Companies May Select Forum Through Charter Provision
Updated: Nov 8
Before filing registration statements with the SEC, a group of companies designated the federal courts as the exclusive place to resolve claims in their certificates of incorporation.
Shareholders asked for a declaratory judgment that the federal-forum provisions were invalid under Delaware law by filing a class action in Delaware state court. The state court agreed and granted their motion for summary judgment. In holding that the provisions were ineffective and invalid, the court said Delaware corporation charters could not bind a plaintiff to a particular forum where the claim does not involve rights or relationships that were established by or under Delaware corporate law.

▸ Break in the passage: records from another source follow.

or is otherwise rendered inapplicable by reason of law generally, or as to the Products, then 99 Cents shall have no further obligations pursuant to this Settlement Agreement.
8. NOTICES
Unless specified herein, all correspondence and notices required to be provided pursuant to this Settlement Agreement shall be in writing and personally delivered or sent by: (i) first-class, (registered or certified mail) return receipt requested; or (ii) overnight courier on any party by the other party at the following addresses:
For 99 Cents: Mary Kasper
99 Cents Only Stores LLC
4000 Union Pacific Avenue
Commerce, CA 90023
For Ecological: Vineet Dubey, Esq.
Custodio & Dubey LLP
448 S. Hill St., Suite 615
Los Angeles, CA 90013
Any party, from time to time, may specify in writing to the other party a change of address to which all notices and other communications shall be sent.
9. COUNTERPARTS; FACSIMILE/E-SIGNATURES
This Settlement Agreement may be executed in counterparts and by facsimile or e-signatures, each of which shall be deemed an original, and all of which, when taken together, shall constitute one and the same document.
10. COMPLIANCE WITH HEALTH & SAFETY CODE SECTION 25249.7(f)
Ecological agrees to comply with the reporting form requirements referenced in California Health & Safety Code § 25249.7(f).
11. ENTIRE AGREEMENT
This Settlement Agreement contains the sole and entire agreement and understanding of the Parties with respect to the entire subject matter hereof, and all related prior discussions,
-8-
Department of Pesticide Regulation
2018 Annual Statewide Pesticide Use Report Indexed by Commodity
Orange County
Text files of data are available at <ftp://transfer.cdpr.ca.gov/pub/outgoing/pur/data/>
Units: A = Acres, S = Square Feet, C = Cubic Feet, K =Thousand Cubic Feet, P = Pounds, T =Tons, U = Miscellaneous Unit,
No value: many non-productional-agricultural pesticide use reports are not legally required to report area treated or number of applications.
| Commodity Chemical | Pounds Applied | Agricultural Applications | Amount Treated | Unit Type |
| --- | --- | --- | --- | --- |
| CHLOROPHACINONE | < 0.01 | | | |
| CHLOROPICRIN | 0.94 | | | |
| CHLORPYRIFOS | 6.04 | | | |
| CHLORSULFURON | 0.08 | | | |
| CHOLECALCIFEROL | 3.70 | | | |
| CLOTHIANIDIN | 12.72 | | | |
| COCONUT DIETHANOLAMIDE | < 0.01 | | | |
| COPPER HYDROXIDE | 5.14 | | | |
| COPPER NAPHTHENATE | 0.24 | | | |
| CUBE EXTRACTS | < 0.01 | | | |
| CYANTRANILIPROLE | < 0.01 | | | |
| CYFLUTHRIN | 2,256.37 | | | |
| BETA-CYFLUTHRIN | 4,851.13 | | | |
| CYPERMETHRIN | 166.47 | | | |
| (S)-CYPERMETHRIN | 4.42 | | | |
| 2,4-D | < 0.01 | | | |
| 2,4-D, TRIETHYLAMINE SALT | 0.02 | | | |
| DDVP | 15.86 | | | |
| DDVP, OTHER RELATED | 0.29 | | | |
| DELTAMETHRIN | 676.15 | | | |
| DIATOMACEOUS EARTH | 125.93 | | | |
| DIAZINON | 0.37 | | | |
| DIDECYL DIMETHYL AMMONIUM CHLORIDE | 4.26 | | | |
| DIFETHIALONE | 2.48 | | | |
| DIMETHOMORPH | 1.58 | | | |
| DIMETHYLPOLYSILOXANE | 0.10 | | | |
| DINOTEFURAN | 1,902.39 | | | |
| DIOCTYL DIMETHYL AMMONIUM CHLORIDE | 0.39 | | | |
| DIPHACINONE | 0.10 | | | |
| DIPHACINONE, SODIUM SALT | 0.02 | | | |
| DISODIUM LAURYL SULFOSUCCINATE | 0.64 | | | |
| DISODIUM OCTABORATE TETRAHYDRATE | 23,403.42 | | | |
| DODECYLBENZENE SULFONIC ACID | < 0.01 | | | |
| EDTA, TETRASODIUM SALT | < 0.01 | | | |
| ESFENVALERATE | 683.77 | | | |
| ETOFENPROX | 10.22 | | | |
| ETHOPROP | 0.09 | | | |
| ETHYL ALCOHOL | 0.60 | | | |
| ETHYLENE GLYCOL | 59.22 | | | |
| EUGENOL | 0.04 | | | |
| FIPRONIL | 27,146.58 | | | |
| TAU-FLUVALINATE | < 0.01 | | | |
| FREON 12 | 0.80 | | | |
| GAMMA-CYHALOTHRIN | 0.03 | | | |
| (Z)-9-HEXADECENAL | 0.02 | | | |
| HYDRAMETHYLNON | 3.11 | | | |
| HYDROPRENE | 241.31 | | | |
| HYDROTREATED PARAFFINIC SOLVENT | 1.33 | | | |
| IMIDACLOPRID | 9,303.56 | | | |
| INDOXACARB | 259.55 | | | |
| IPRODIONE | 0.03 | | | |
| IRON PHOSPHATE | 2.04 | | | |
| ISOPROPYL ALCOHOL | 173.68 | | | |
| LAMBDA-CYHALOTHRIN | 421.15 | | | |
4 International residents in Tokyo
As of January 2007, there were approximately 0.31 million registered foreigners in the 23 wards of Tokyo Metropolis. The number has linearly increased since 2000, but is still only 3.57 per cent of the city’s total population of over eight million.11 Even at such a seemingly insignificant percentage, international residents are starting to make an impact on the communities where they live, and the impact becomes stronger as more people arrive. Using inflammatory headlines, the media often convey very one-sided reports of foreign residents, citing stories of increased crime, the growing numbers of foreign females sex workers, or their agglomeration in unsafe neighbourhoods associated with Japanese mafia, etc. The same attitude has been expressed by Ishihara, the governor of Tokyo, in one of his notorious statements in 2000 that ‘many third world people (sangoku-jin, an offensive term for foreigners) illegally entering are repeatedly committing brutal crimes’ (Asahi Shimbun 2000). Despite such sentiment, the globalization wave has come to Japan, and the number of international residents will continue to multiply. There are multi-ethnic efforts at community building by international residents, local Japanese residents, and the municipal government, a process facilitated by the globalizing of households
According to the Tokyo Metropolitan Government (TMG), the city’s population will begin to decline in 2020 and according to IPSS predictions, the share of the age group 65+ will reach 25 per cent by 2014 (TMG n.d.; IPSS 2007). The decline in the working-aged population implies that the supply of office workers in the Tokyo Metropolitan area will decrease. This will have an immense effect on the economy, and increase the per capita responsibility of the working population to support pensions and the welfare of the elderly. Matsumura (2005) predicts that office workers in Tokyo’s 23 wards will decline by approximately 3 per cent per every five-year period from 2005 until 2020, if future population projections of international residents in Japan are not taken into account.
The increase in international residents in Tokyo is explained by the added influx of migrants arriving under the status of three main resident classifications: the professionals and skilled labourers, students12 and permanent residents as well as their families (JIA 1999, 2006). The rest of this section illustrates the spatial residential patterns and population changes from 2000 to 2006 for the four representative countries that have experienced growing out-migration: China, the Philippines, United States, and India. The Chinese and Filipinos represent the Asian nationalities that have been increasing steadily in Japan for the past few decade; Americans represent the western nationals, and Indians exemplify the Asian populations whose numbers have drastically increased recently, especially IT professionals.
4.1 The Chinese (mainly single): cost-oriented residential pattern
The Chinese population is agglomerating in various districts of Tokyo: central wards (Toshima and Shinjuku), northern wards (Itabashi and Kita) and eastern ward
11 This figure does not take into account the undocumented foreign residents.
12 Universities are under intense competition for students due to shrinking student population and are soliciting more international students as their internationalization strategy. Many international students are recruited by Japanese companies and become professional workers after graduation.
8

The Supreme Court of Delaware reversed. It explained that the plaintiff had to show that the federal-forum provisions did not address a proper subject matter of charter provisions under Delaware law and that the charter provisions could not operate lawfully or equitably under any circumstances.
It concluded the federal-forum provisions were valid because they could fall within either of two categories authorized by Delaware corporate law which authorized any provision for the management of the business and for the conduct of the affairs of the corporation, or any provision creating, defining, limiting and regulating the powers of the corporation, the directors, and the stockholders, or any class of the stockholders if such provisions are not contrary to the laws of Delaware.
It said a bylaw that seeks to regulate the forum in which intra-corporate litigation can occur is a provision that addresses the management of the business and the conduct of the affairs of the corporation and is facially valid.
The court also noted that when parallel state and federal actions are filed, no procedural mechanism is available to consolidate or coordinate the suits, and there is the possibility of inconsistent judgments. By directing claims to federal court, a federal-forum provision provides for management of the business and for the conduct and affairs of the corporation.
“Before this decision, many believed that forum selection provisions were limited to binding a plaintiff to a particular forum when the claim involved rights that were established by Delaware corporate law or affecting a corporation’s internal affairs.
Based on this decision corporations will seek to include forum selection provisions in corporate charters or bylaws for claims seeking to channel class actions.